Welcoming LiveStories to the Founders’ Co-op family

Data-based decision-making is the norm in business — huge companies (e.g., Oracle, Salesforce, Tableau) have been built around the market for managing, measuring and visualizing the data flows in large enterprises. But even mature companies struggle to find enough humans — a.k.a. “Data Scientists” — with the skills to manage these tools and interpret and analyze the answers buried within.

Other major sectors of the economy — including Government, Healthcare and Non-Profit organizations — have been slower to embrace the discipline of data-based management. But the tide of Big Data is now washing over those industries as well, with forcing functions like OpenData.gov, the Affordable Care Act and major non-profit funders like the Bill & Melinda Gates Foundation demanding greater accountability and transparency in the management of non-market sectors.

And if the human capital scarcity for data scientists and quantitative analysts is acute in business, it’s more like a gaping void in those sectors: non-market organizations struggle to compete with the for-profit market for these roles, and their weaker cultural legacy of quantitative management often means these organizations lack even a basic competence in the required disciplines.
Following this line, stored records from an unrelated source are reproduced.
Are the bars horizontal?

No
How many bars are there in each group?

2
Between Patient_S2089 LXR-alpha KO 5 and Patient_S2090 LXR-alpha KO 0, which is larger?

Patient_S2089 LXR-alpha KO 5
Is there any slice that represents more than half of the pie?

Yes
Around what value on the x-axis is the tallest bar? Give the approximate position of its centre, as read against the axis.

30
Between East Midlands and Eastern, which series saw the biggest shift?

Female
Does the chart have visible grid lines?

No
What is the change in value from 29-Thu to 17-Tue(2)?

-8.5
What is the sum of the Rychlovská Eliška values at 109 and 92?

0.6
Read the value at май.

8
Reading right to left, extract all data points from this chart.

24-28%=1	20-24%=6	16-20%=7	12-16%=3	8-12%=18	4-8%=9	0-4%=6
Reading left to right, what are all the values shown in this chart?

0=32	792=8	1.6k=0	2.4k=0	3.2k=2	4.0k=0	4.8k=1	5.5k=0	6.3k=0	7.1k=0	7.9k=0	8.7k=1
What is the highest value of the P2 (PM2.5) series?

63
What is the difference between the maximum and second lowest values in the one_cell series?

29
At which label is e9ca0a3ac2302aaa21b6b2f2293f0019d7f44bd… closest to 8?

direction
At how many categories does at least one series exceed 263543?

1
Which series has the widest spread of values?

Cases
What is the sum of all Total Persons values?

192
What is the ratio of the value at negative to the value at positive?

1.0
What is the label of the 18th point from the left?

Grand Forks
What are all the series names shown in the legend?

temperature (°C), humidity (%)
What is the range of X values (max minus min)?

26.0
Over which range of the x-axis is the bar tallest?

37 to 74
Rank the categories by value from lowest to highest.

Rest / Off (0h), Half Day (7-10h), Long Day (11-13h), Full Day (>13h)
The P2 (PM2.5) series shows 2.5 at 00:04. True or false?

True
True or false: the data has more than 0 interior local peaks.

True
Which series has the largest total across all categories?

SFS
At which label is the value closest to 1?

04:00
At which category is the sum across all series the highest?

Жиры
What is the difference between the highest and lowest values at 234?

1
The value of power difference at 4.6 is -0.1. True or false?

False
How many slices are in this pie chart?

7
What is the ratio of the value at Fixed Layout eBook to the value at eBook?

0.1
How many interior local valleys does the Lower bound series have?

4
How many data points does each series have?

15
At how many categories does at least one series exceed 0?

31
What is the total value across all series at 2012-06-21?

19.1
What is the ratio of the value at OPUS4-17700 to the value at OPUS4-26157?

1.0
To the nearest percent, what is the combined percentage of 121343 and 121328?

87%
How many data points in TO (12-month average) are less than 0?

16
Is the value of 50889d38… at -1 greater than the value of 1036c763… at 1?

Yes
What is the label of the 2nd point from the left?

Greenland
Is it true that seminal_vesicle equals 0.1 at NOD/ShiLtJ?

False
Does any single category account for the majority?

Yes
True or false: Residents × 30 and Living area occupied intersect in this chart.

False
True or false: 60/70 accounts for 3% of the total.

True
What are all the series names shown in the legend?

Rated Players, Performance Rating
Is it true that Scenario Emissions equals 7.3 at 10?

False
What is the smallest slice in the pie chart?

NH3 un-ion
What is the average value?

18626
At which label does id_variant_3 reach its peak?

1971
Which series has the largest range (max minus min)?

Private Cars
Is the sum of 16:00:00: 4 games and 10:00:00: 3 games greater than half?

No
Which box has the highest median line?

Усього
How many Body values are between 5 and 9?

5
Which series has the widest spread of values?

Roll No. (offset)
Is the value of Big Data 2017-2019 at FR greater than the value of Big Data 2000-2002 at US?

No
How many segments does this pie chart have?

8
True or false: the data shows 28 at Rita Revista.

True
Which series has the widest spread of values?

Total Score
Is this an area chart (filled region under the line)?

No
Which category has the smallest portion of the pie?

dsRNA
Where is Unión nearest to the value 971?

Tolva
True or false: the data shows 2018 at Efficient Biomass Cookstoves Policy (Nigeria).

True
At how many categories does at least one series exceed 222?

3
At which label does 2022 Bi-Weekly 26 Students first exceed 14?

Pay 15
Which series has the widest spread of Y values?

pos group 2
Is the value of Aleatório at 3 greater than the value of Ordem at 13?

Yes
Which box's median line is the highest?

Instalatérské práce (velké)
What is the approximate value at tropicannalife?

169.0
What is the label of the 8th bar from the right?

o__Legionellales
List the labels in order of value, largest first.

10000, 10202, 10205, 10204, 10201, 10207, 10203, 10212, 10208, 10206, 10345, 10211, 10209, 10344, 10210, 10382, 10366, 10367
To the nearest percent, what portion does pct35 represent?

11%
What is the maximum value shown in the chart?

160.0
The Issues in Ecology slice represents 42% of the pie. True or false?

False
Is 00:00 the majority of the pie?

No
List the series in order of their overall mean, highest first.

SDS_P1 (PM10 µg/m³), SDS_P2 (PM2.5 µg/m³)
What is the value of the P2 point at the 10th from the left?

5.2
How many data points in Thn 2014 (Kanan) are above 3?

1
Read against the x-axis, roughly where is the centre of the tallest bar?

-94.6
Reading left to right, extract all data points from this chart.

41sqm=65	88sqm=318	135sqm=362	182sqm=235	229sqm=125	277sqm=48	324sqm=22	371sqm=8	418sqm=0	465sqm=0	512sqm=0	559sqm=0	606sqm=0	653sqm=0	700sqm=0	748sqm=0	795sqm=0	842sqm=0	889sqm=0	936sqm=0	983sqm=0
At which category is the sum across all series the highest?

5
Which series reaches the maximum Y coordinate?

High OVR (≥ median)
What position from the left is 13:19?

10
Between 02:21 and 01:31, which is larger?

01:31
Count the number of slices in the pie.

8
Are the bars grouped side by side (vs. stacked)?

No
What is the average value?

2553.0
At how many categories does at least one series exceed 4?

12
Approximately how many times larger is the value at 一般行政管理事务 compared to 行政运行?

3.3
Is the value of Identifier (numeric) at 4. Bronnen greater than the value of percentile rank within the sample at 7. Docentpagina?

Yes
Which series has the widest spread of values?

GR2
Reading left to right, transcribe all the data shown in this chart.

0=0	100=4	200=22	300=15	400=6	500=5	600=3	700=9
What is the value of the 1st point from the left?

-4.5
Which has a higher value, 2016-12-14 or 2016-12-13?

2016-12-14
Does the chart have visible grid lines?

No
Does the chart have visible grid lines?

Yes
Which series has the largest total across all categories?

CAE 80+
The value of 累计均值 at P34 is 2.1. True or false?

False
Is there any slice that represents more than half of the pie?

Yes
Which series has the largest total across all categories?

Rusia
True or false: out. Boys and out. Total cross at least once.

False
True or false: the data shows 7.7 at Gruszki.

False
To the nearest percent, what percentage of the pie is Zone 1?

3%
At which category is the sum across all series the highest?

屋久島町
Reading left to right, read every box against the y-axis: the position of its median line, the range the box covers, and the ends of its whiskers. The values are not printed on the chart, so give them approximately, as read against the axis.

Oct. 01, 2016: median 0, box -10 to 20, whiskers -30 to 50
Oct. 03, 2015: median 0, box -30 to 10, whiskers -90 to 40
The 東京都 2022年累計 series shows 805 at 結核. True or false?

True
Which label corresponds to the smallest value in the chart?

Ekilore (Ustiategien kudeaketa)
Our mission at Founders’ Co-op is explicitly capitalist, but when we met Adnan Mahmud and his team at LiveStories through Techstars Seattle, we learned from them about the very real market forces at work in these sectors on the topic of quantitative management. Their seed funding came from the Gates Foundation, so we knew that major non-profit funders believed in their approach. And when they started closing six-figure deals with national and state governments we knew they were on the right track in that sector as well.

LiveStories makes “data tools for non-data people” — automagically turning huge flat files (including Excel spreadsheets and database exports) into beautiful, customizable vizualizations, with built-in digital publishing tools that make it easy to share those data-based stories with internal and external audiences. The markets they’re designed to support — government, healthcare and non-profit — are huge and poorly-served by the existing set of business-focused solutions.

We’re excited to be a part of the LiveStories journey and look forward to working with Adnan and his team to bring the power of data-based storytelling to some of the biggest and most important sectors of the global economy.